In conclusion, let us dwell on the role of the orientation of the rotating layer in the gravity field. Despite the fact that under the conditions of the experiment, the gravity field is several times smaller than the centrifugal force field, the orientation of the layer (and hence the axis of rotation) plays an important role. In the cavity reference frame, the gravity field rotates in the vertical plane. When the rotation axis is horizontally oriented (the layer is vertical), the time-average value of the gravity field in the rotating system equals zero. The situation changes if the layer plane deviates from the vertical. The constant axial component of the gravity field remains in the rotating system and breaks the mirror symmetry of the interphase surface and of the film coating of the opposite walls of the layer. Preliminary experiments have shown that the deviation of the rotation axis from the horizon leads to a qualitative change in the oscillatory formation of the viscous liquid film at the opposite end walls of the cavity. This effect is beyond the scope of present study and is the subject of further research.
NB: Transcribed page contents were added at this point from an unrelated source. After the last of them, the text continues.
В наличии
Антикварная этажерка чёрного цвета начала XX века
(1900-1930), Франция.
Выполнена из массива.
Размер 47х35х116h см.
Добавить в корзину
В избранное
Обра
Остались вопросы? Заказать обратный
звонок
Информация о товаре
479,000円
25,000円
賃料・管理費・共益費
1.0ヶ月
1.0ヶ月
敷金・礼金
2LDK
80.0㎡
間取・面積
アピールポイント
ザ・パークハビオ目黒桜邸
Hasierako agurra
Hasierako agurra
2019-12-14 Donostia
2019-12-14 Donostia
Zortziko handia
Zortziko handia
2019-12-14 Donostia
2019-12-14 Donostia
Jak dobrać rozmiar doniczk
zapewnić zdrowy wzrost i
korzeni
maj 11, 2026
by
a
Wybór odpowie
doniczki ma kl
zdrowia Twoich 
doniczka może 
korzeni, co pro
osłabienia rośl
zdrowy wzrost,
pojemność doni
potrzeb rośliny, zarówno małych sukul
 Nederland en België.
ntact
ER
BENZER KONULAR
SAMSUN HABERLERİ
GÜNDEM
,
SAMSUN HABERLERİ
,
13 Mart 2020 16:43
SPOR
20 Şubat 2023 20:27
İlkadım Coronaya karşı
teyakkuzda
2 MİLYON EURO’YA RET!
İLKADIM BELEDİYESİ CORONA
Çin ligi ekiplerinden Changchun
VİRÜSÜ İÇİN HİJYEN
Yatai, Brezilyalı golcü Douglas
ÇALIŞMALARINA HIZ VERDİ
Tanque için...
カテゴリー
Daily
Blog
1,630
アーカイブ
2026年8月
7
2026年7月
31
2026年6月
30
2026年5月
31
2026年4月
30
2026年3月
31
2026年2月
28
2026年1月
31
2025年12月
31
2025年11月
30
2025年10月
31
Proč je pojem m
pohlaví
A novel vibration effect is found in the course of an experimental study of the dynamics of two low-viscosity fluids with different densities and viscosities in an unevenly rotating circular cell. A more viscous and less dense fluid, located near the axis of rotation under the influence of centrifugal force, forms films on the end walls of the cell under oscillations. In the studied case of a vertical layer arrangement, the films on opposite end walls are similar. The similarity is violated when the layer deviates from the vertical. The dynamic stability of the films is determined by the oscillations: the wetting spot shrinks, and the interface becomes cylindrical in the absence of oscillations. Radial distribution of a more viscous fluid in the form of a film is caused by the difference in the viscous interaction of two fluids with the end walls of the rotating cell. The radius of the wetting spot increases with the modulation amplitude. Another intriguing phenomenon is the threshold destruction of the film edge when the critical radius is reached. As a result of this effect, the destroyed film turns into drops suspended in a less viscous and denser fluid. The droplets tend to collect at the center of the cavity under the action of centrifugal force. The discovered effect of creating a dynamically stable film coating due to vibration can be used to govern (intensify) the mass transfer processes at interphase boundaries.